# Work instructions:
Copy each of the rows below word for word.

# Dataset entries:
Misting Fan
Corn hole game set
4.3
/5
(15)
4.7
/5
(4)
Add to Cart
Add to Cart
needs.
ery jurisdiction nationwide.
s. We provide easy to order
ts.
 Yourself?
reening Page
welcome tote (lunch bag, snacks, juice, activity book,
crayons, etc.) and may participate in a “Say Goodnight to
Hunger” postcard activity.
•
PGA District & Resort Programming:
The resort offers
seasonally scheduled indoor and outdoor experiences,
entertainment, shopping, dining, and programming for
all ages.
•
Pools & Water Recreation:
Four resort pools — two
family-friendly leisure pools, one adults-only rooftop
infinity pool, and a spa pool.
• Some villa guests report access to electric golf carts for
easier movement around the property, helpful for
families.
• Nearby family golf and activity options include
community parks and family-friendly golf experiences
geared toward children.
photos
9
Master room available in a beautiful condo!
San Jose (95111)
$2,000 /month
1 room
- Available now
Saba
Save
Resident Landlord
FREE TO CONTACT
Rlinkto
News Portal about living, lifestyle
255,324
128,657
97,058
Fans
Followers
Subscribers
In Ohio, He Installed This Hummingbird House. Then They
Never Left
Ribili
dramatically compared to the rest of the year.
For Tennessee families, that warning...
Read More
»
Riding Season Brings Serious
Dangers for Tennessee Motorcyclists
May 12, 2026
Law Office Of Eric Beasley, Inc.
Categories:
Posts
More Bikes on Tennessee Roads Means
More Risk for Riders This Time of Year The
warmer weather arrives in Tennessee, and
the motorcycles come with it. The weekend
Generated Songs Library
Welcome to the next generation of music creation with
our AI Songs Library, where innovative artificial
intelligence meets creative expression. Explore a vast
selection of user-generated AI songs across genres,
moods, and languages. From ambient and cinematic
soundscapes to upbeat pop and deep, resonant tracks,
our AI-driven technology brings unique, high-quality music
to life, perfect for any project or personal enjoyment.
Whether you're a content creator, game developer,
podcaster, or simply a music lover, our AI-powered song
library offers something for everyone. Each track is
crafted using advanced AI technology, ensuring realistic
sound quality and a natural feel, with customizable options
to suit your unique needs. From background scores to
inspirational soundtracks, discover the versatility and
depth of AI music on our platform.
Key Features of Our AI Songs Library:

# Written response:
Misting Fan
Corn hole game set
4.3
/5
(15)
4.7
/5
(4)
Add to Cart
Add to Cart
needs.
ery jurisdiction nationwide.
s. We provide easy to order
ts.
 Yourself?
reening Page
welcome tote (lunch bag, snacks, juice, activity book,
crayons, etc.) and may participate in a “Say Goodnight to
Hunger” postcard activity.
•
PGA District & Resort Programming:
The resort offers
seasonally scheduled indoor and outdoor experiences,
entertainment, shopping, dining, and programming for
all ages.
•
Pools & Water Recreation:
Four resort pools — two
family-friendly leisure pools, one adults-only rooftop
infinity pool, and a spa pool.
• Some villa guests report access to electric golf carts for
easier movement around the property, helpful for
families.
• Nearby family golf and activity options include
community parks and family-friendly golf experiences
geared toward children.
photos
9
Master room available in a beautiful condo!
San Jose (95111)
$2,000 /month
1 room
- Available now
Saba
Save
Resident Landlord
FREE TO CONTACT
Rlinkto
News Portal about living, lifestyle
255,324
128,657
97,058
Fans
Followers
Subscribers
In Ohio, He Installed This Hummingbird House. Then They
Never Left
Ribili
dramatically compared to the rest of the year.
For Tennessee families, that warning...
Read More
»
Riding Season Brings Serious
Dangers for Tennessee Motorcyclists
May 12, 2026
Law Office Of Eric Beasley, Inc.
Categories:
Posts
More Bikes on Tennessee Roads Means
More Risk for Riders This Time of Year The
warmer weather arrives in Tennessee, and
the motorcycles come with it. The weekend
Generated Songs Library
Welcome to the next generation of music creation with
our AI Songs Library, where innovative artificial
intelligence meets creative expression. Explore a vast
selection of user-generated AI songs across genres,
moods, and languages. From ambient and cinematic
soundscapes to upbeat pop and deep, resonant tracks,
our AI-driven technology brings unique, high-quality music
to life, perfect for any project or personal enjoyment.
Whether you're a content creator, game developer,
podcaster, or simply a music lover, our AI-powered song
library offers something for everyone. Each track is
crafted using advanced AI technology, ensuring realistic
sound quality and a natural feel, with customizable options
to suit your unique needs. From background scores to
inspirational soundtracks, discover the versatility and
depth of AI music on our platform.
Key Features of Our AI Songs Library:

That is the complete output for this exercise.